Keaton Henson est de retour avec Kindly Now, un troisième album où l’Anglais continue son introspection tout en prenant quelques risques payants.
Hello Keaton Henson…
Le jour est gris sous le ciel d’Angleterre. Je marche seul en attendant la pluie. Je ne sais plus à quelle heure je suis parti ni quand je rentrerai. J’ai toujours voulu de cette liberté dont je ne sais pas quoi faire. C’est beau d’être libre, mais ça fait peur aussi. Et si je venais à me perdre dans ce costume trop grand pour moi ? N’ai-je pas surestimé mes forces ? Dois-je vraiment croire en moi, moi qui, d’ordinaire, ne crois jamais en rien ? Mes pensées s’écoulent comme l’eau qui tombe de la gouttière. Et je marche.

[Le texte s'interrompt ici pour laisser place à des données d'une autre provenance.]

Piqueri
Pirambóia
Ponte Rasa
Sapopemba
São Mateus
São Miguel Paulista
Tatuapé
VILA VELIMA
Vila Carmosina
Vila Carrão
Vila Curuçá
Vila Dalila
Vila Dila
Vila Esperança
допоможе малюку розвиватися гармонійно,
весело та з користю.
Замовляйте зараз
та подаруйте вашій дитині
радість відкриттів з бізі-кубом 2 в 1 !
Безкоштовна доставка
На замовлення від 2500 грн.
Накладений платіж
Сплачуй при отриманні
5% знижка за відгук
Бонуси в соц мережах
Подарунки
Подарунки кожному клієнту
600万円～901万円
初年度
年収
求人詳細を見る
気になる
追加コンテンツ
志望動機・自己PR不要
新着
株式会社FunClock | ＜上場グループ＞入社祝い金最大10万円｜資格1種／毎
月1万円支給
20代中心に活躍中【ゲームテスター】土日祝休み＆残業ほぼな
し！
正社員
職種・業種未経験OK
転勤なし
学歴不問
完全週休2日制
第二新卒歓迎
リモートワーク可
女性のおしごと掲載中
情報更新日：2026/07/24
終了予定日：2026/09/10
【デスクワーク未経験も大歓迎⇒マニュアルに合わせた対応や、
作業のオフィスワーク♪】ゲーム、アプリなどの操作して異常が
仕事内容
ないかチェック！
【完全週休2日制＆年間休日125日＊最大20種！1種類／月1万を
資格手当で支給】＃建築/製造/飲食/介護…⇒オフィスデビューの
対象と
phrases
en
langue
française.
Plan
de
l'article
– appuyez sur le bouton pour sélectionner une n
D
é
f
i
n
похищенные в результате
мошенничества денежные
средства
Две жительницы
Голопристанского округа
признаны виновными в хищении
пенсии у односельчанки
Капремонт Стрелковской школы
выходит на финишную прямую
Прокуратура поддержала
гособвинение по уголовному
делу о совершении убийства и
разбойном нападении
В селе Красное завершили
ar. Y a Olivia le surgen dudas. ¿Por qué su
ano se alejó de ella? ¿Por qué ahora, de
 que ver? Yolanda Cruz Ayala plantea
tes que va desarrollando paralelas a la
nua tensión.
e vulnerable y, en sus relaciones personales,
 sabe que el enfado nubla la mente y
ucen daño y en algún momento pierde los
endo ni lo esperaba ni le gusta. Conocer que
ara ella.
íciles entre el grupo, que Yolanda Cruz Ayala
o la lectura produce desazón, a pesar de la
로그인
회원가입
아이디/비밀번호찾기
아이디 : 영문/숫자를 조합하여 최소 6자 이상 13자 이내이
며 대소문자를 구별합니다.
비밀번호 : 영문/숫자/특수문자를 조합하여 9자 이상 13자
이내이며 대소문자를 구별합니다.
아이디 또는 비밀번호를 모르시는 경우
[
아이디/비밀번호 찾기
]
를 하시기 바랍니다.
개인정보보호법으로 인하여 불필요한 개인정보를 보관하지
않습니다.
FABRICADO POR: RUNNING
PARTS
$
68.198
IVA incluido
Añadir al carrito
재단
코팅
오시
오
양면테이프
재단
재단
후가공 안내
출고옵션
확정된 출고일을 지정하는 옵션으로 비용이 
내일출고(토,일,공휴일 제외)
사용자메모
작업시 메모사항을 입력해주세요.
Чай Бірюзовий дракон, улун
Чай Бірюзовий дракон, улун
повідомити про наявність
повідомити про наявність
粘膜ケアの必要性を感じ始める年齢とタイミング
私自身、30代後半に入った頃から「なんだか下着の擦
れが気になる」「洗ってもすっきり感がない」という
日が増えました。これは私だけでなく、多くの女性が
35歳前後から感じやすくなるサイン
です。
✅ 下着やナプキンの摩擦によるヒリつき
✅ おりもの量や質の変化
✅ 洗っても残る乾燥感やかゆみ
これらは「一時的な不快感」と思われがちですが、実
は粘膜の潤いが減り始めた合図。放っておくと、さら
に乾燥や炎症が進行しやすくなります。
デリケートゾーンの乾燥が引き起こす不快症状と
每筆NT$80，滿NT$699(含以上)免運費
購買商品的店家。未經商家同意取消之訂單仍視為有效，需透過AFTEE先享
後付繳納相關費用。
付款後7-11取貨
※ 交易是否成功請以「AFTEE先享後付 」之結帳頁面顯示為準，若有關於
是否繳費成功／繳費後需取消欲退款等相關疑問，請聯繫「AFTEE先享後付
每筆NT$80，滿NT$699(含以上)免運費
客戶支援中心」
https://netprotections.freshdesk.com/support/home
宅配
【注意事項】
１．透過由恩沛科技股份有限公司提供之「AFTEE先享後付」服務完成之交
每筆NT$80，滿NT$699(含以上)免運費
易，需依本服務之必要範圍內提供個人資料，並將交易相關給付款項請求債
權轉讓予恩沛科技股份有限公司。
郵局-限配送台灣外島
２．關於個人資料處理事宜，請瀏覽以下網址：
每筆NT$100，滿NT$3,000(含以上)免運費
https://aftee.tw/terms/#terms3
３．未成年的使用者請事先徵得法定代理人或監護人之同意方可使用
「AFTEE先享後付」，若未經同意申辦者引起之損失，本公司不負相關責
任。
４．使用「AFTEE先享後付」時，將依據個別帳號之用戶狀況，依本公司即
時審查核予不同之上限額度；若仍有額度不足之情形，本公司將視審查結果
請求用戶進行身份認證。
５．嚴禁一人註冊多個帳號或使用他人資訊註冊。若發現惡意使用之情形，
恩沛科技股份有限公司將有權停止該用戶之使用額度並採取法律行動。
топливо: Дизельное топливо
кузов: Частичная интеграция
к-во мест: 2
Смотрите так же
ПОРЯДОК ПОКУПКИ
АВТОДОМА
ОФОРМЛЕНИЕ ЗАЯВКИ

Je marche et j’arrive devant un vieux manoir. Les rideaux sont fermés et, dehors, la nature semble avoir gagné le combat. Même les murs semblent me dire de dégager, il n’y a rien à voir. Rien à voir, peut-être, mais je l’entends. Lointaine d’abord, puis de plus en plus nette à mesure que mon oreille se ferme aux bruits parasites. Une musique douce, fragile comme le cristal, belle comme un arc-en-ciel. Quand je frappe à la porte, elle s’envole comme si elle n’avait jamais existé. Un homme vêtu avec élégance se tient devant moi. Ses gestes sont lents, aériens, d’une maladresse aristocratique. A la place de son visage, un masque de peinture épaissit le mystère. Hello Keaton Henson.
Avec Kindly Now, Keaton Henson élargit sa palette
La première fois qu’on s’est croisés, Keaton Henson vivait reclus en son fort intérieur. Désormais, il promène sa mélancolie teintée de dérision dans des lieux plus insolites. Comme d’autres avant lui, il aurait pu facilement devenir prévisible, étiquetable, sa propre caricature. Mais il a bien trop d’imagination, de créativité, de liberté. Ça lui brûle les doigts, ça lui délie la langue à tel point que, maintenant, il gravit les frontières, joue à saute-mouton avec les styles. Kindly Now, son nouvel album, n’est pas à un paradoxe près. Henson y étale ses doutes et sa fragilité. Il s’excuserait presque d’être là. C’est comme s’il était sorti de lui-même pour se regarder vivre.
Sa voix est, dirait-on, taillée pour ces complaintes éthérées. Pourtant, jamais Henson ne sombre dans l’auto-apitoiement. Il adopte la posture juste pour se (dé)peindre sans complaisance mais avec la pointe d’humour british qui rend le disque et le personnage si attachants. Musicalement, il avance dans deux directions différentes. Le disque démarre par une escapade électro (March), déroutante à la première écoute, mais qui dessine surtout de nouveaux paysages pour le talent d’Henson. A l’autre bout du spectre, l’Anglais a aussi parfait son art de la composition classique. Bien que très épuré, Kindly Now ouvre clairement d’autres horizons pour la voix de Keaton Henson. Le peintre élargit la palette de ses autoportraits et devient de plus en plus indispensable.